O dicionário da Academia das Ciências de Lisboa inclui, entre as várias aceções do anglicismo offshore, a expressão «zona franca fiscal», que se afigura como tradução adequada da palavra inglesa, se atendermos que as zonas assim chamadas permitem evitar o pagamento de impostos. Todavia, a referida expressão não reflete a imagem subjacente ao termo inglês, que é a de uma região ou ponto geográficos ao largo da costa de um país. Note-se que «paraíso fiscal» é outra expressão usada em português, com o seu quê de irónico.
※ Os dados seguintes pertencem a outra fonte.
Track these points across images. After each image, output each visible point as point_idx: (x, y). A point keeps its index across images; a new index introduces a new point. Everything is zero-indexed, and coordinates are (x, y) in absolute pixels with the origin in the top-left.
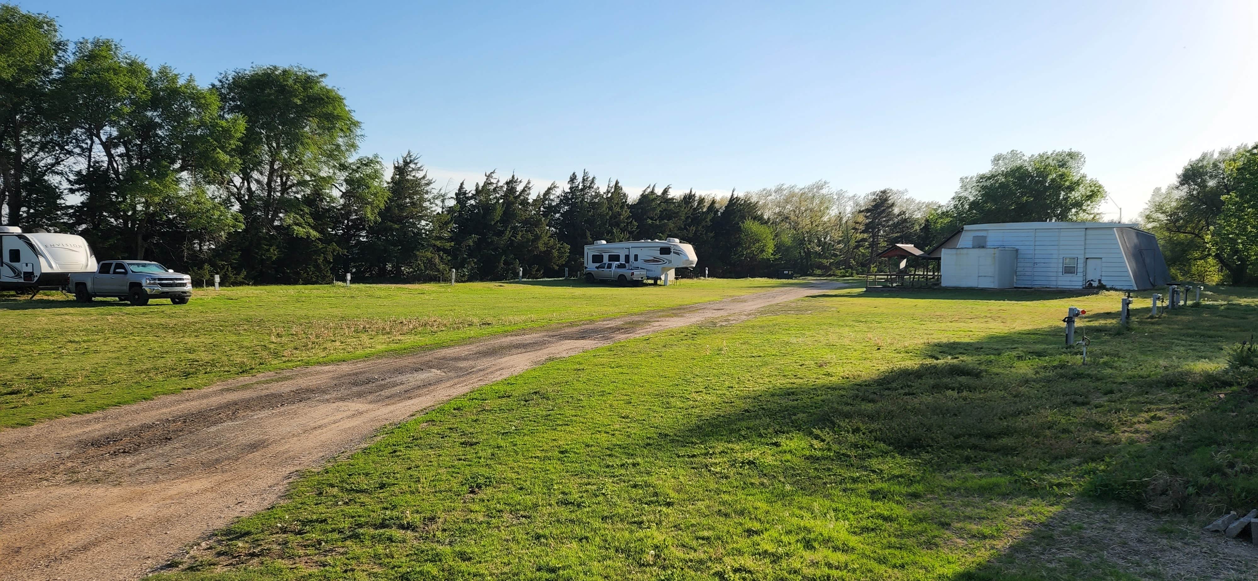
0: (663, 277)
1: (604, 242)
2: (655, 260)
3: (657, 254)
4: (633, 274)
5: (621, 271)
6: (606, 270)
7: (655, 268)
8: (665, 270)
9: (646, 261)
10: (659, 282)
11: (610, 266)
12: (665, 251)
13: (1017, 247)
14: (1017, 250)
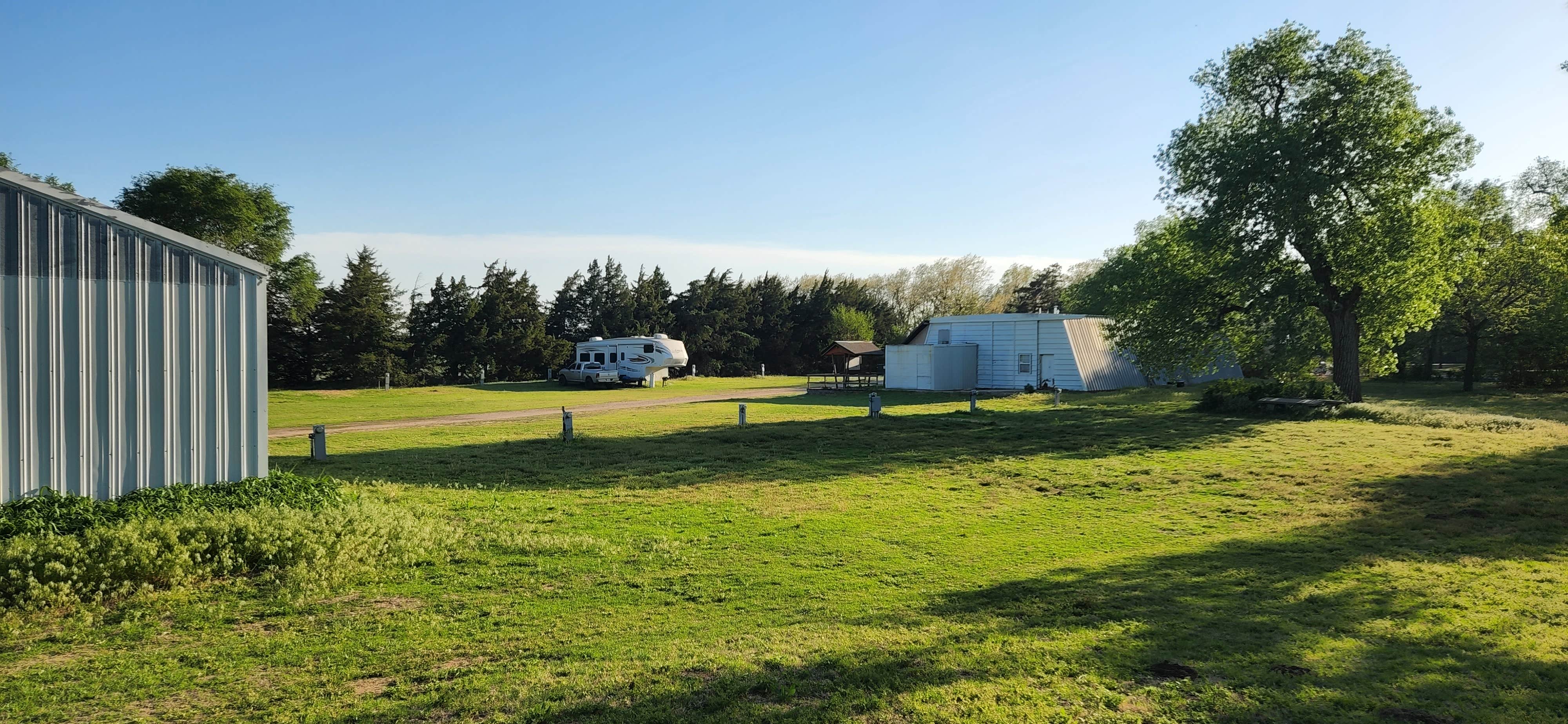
0: (648, 378)
1: (599, 339)
2: (640, 359)
3: (641, 352)
4: (598, 375)
5: (590, 372)
6: (575, 370)
7: (639, 367)
8: (651, 370)
9: (632, 360)
10: (643, 383)
11: (579, 367)
12: (649, 348)
13: (978, 342)
14: (978, 346)
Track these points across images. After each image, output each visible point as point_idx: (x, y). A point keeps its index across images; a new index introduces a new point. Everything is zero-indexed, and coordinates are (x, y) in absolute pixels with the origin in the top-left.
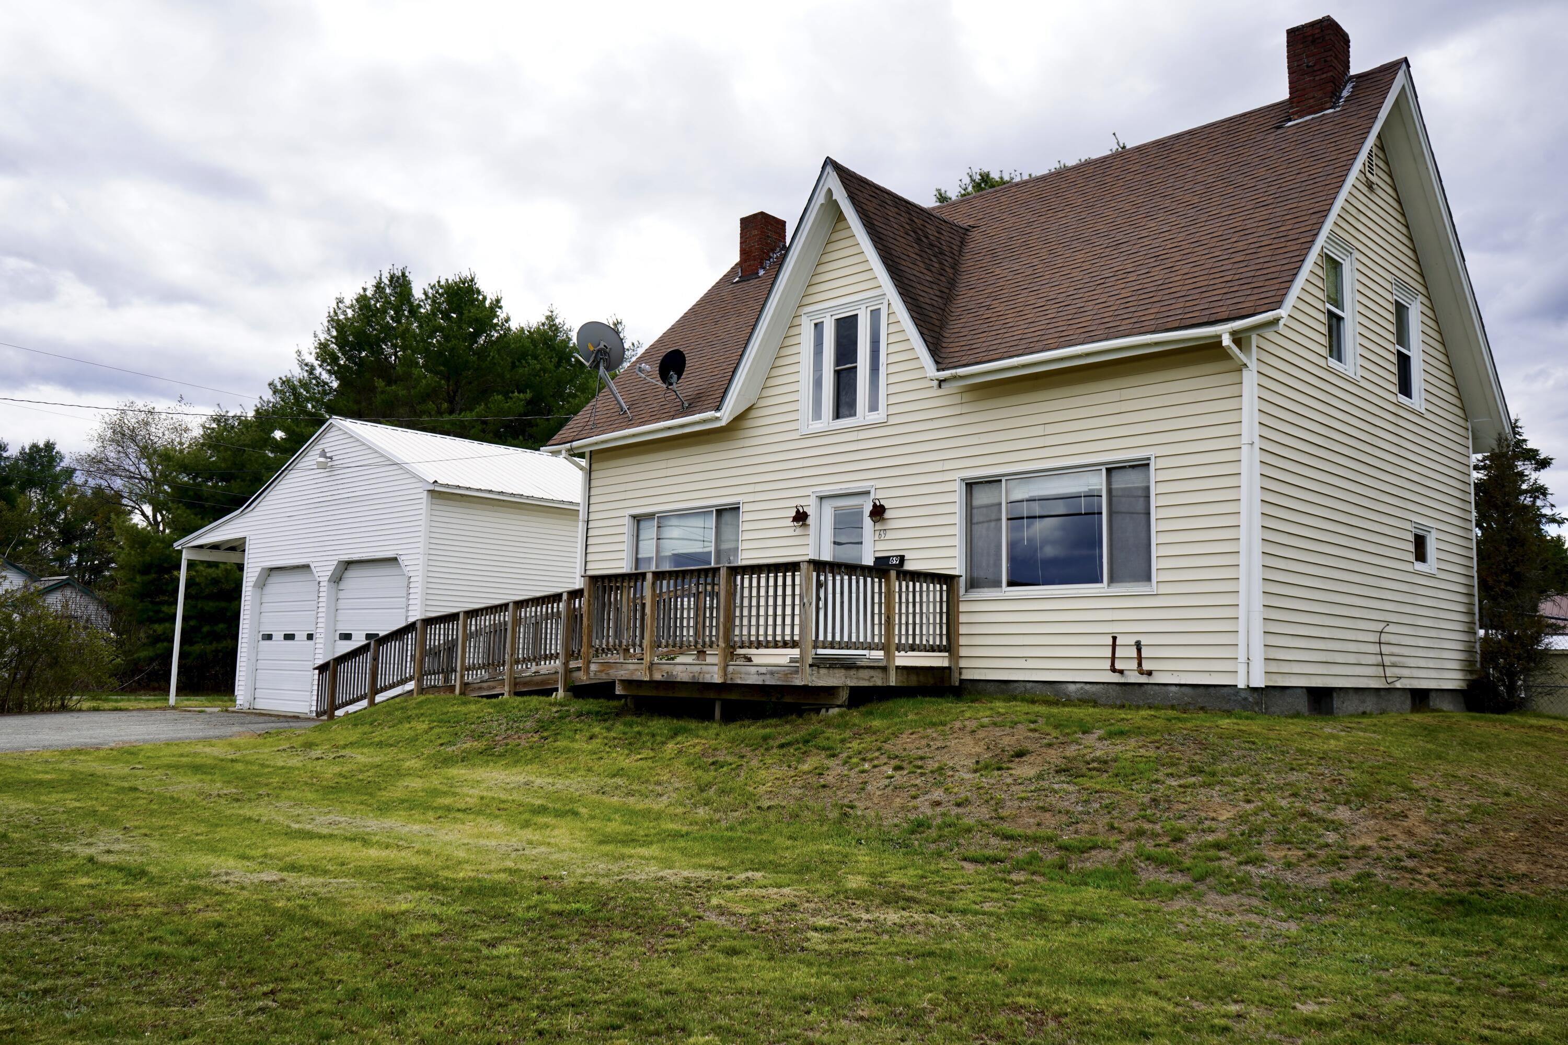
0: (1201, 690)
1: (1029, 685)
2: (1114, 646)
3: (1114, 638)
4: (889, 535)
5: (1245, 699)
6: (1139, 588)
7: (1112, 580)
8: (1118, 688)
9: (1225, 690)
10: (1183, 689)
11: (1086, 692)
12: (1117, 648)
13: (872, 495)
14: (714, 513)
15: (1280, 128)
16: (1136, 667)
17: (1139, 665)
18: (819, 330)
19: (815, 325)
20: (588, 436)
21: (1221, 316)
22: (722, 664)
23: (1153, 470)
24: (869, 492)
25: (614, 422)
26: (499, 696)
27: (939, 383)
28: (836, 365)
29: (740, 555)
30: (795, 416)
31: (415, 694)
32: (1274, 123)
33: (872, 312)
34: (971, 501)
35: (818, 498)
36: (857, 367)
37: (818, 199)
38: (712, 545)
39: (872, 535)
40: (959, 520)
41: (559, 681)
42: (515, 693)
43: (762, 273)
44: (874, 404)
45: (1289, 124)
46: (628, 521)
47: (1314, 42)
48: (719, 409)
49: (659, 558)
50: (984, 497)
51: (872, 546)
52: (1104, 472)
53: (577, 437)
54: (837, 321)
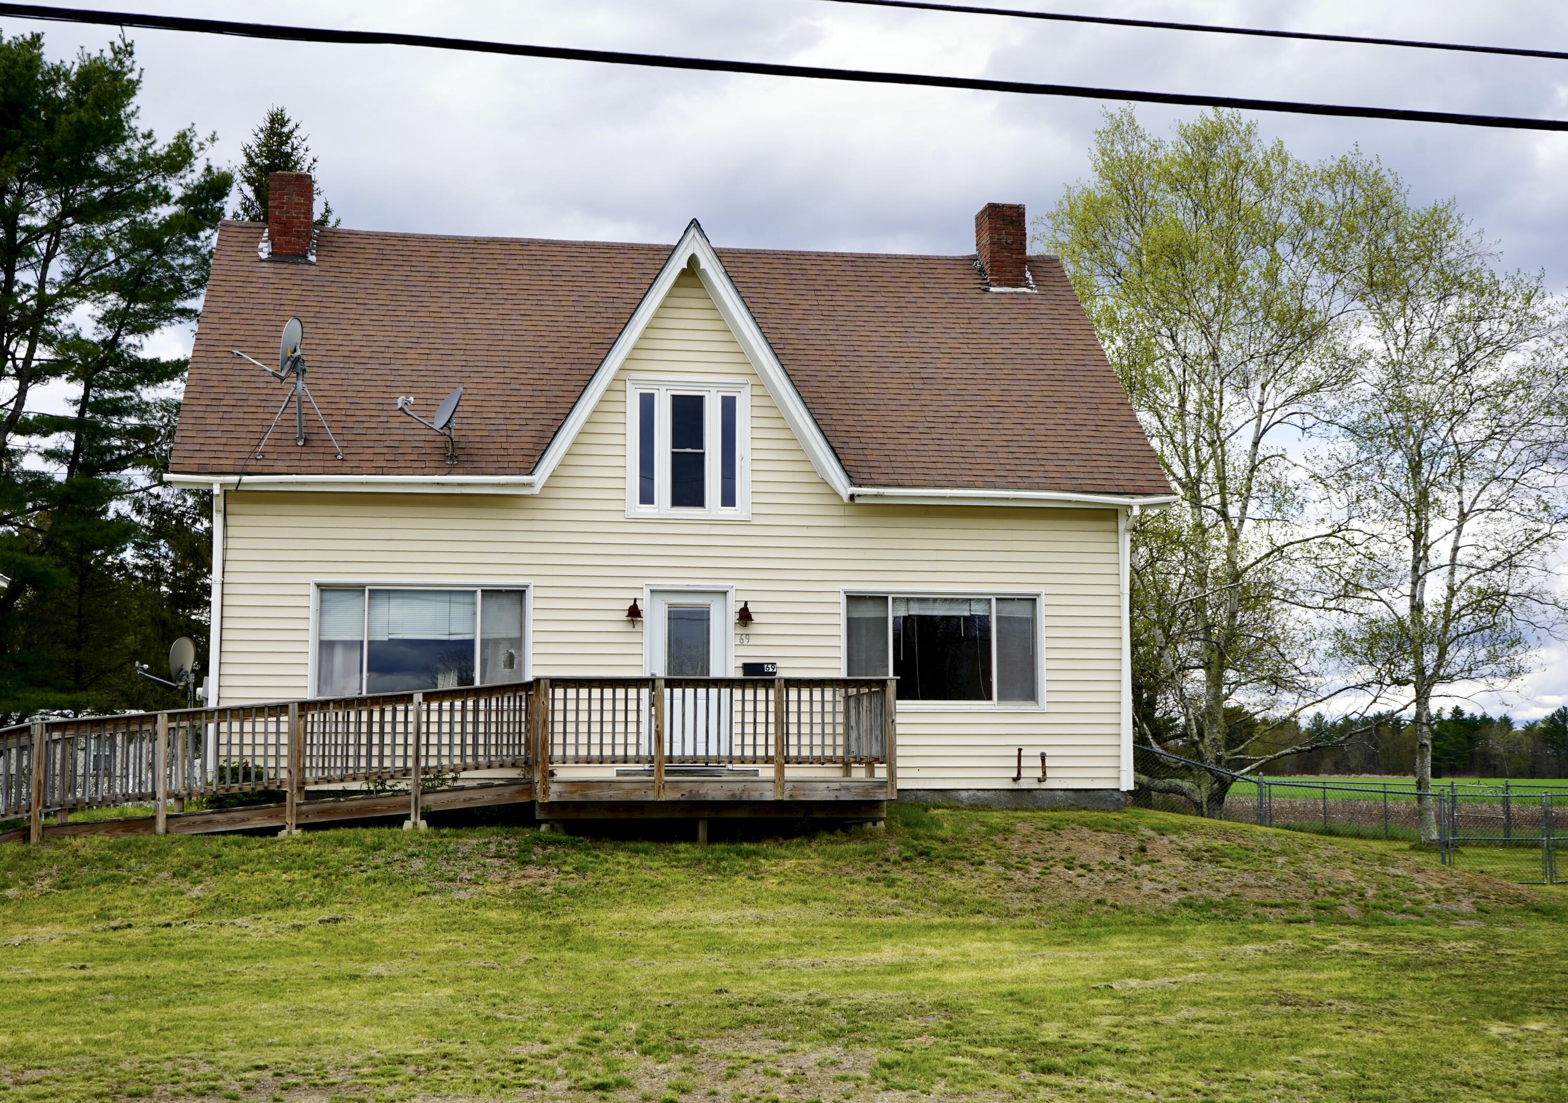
0: (1083, 793)
1: (919, 793)
2: (1019, 756)
3: (1020, 750)
4: (753, 641)
5: (1119, 800)
6: (1027, 707)
7: (1001, 698)
8: (1008, 794)
9: (1101, 793)
10: (1067, 793)
11: (979, 798)
12: (1023, 759)
13: (731, 596)
14: (479, 594)
15: (986, 290)
16: (1040, 775)
17: (1044, 773)
18: (647, 403)
19: (642, 396)
20: (266, 470)
21: (1128, 490)
22: (780, 780)
23: (1041, 603)
24: (725, 593)
25: (304, 457)
26: (274, 831)
27: (852, 497)
28: (674, 446)
29: (530, 648)
30: (618, 495)
31: (34, 838)
32: (972, 282)
33: (724, 399)
34: (855, 615)
35: (652, 591)
36: (703, 454)
37: (679, 263)
38: (474, 633)
39: (733, 640)
40: (843, 631)
41: (408, 806)
42: (298, 827)
43: (313, 258)
44: (728, 499)
45: (992, 289)
46: (313, 591)
47: (1012, 223)
48: (531, 474)
49: (370, 643)
50: (868, 612)
51: (732, 651)
52: (994, 602)
53: (238, 469)
54: (674, 397)
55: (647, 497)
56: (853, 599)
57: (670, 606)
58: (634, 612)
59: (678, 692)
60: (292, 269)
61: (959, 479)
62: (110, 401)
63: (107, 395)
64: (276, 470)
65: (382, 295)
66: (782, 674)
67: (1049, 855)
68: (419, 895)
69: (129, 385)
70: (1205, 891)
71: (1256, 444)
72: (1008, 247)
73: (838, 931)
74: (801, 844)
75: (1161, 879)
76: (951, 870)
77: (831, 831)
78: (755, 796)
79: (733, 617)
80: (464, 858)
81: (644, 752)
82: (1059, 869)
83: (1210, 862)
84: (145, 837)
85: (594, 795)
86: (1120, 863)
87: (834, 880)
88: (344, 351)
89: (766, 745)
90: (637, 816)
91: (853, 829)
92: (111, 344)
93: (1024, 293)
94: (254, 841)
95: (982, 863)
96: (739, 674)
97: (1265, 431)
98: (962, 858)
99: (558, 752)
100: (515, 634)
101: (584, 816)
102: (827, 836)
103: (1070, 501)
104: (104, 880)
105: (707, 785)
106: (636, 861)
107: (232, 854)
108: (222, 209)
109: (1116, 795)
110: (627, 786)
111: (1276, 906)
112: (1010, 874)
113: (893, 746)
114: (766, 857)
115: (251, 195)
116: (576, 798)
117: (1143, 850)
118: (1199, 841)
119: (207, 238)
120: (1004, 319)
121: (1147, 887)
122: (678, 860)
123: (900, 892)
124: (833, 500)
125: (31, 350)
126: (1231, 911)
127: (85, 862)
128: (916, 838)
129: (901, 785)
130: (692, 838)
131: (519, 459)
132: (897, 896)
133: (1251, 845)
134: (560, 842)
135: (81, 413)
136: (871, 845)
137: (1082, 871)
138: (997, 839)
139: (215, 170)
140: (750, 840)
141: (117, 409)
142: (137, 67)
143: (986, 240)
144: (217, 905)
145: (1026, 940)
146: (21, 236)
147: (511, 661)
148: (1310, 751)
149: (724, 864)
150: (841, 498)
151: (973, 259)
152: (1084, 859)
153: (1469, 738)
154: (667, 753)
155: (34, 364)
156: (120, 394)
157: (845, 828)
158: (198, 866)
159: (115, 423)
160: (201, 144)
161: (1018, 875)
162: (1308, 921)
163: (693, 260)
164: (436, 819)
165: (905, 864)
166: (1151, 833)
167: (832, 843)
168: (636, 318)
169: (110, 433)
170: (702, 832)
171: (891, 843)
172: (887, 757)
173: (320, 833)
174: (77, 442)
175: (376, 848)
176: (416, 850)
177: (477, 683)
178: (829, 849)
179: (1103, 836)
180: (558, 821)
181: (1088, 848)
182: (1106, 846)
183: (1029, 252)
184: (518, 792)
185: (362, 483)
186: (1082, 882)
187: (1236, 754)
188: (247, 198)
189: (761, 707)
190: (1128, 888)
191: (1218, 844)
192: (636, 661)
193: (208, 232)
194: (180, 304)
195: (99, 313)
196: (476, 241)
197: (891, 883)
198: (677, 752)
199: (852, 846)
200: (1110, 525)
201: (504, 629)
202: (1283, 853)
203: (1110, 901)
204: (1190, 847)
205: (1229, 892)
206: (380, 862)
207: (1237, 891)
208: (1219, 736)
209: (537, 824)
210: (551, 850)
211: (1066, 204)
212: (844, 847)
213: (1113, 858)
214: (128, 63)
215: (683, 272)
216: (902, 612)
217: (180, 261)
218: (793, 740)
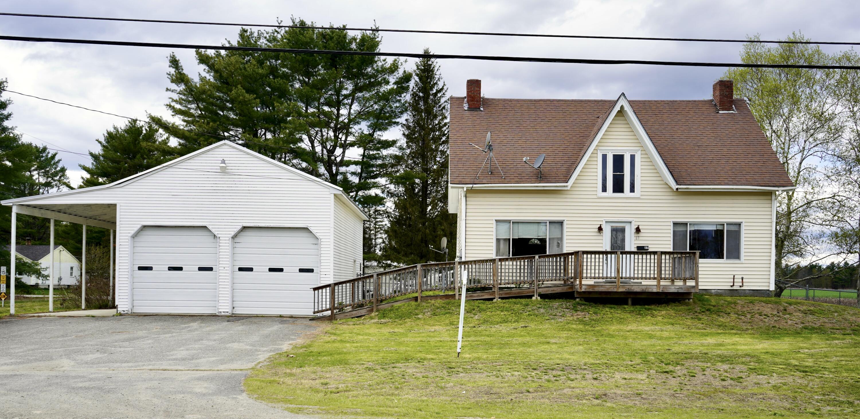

Sobre o uso deste anglicismo já como substantivo, no singular e no plural, ver a resposta relacionada A grafia offshore 

Pergunta:

Tenho dúvidas no plural da expressão «não fora». Como se faz a concordância do verbo ser na frase «não fora o polícia estar distraído, ter-me-ia apanhado», no caso de nos referirmos a vários polícias?

Obrigado.

Resposta:

A expressão «não fora» mantém-se no singular, porque se refere a uma oração no infinitivo, e não a «o polícia» ou «os polícias» – «[não fora] o/os polícia/polícias estar/estarem distraído/distraídos». Compreende-se que é assim, quando substituímos a oração pelo pronome isso:

1 – «Não fora os polícias estarem distraídos, ter-me-iam apanhado.»

2 – «Não fora isso, ter-me-iam apanhado.»

Claro que 2 só terá sentido se ocorrer num contexto como se ilustra em 3:

3 – «Os polícias estavam distraídos. Não fora isso, ter-me-iam apanhado.»

 Refira-se ainda que construção «não fora» é equivalente a «se não fosse» ou «não fosse», que têm o mesmo comportamento com orações:

4 – «Se não fosse/Não fosse os polícias estarem distraídos, ter-me-iam apanhado.»

5 – «Se não fosse/Não fosse isso, ter-me-iam apanhado.»

Pergunta:

É frequente verem-se cartazes de divulgação de congressos e seminários em que se coloca numeração romana com numeral ordinal. Exemplos: «IV.º Congresso»; «XIX.º Colóquio», etc. É correto?

Obrigado.

Resposta:

Transcrevo o que é dito na Gramática do Português (Fundação Calouste Gulbenkian, 2013, p. 924):

«Quando representam numerais ordinais, os símbolos romanos nunca são seguidos das letras elevadas o(s) e a(s) (p. e., X Encontros da APL), contrariamente ao que acontece na escrita dos numerais ordinais do sistema de numeração indo-árabe (p. e., 1.º classificado).»